In Part 2, 344 patients were randomized 3:1 to receive encorafenib 300 mg plus binimetinib 45 mg twice daily (COMBO300) or ENCO300. Part 2 was designed to provide additional data to help evaluate the contribution of binimetinib to the combination of encorafenib and binimetinib.
As the secondary endpoint comparison of mPFS between the COMBO450 arm and ENCO300 arm in Part 1 did not achieve statistical significance, the protocol specified analysis of OS is descriptive.

About Encorafenib and Binimetinib
BRAF and MEK are key protein kinases in the MAPK signaling pathway (RAS-RAF-MEK-ERK). Research has shown this pathway regulates several key cellular activities including proliferation, differentiation, survival and angiogenesis. Inappropriate activation of proteins in this pathway has been shown to occur in many cancers including melanoma and colorectal cancer. Encorafenib is a late-stage small molecule BRAF inhibitor and binimetinib is a late-stage small molecule MEK inhibitor, both of which target key enzymes in this pathway. Encorafenib and binimetinib are being studied in clinical trials in advanced cancer patients, including the Phase 3 BEACON CRC trial and the Phase 3 COLUMBUS trial.

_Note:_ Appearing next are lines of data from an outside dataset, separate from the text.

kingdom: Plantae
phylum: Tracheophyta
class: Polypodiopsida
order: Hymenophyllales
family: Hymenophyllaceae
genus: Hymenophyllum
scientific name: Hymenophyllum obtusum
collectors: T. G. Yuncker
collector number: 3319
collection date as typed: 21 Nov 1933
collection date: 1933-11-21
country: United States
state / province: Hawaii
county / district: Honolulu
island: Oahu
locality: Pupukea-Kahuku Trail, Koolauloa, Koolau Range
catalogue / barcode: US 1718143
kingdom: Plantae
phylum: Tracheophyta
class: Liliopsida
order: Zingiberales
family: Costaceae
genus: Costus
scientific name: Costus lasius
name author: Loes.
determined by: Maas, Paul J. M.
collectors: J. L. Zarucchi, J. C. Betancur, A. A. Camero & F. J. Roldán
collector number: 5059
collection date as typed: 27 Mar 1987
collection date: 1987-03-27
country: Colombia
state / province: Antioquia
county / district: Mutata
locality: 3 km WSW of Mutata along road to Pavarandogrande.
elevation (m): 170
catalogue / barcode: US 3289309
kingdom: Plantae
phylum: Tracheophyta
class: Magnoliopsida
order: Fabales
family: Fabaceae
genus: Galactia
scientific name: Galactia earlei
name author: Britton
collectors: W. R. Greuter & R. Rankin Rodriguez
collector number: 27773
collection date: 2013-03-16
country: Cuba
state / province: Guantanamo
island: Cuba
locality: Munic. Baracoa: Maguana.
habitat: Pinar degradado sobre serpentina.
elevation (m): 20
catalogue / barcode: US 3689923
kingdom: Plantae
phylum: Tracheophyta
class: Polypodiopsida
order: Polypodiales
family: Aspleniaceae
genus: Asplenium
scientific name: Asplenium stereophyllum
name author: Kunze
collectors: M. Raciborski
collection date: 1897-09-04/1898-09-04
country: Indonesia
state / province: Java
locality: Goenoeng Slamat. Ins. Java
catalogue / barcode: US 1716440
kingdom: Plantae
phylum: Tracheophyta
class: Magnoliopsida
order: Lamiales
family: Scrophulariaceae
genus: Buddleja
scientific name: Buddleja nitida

Array BioPharma has exclusive rights to encorafenib and binimetinib in the U.S. and Canada. Array has granted Ono Pharmaceutical exclusive rights to commercialize both products in Japan and South Korea and Pierre Fabre exclusive rights to commercialize both products in all other countries, including Europe, Asia and Latin America. Encorafenib and binimetinib are investigational medicines and are not currently approved in any country.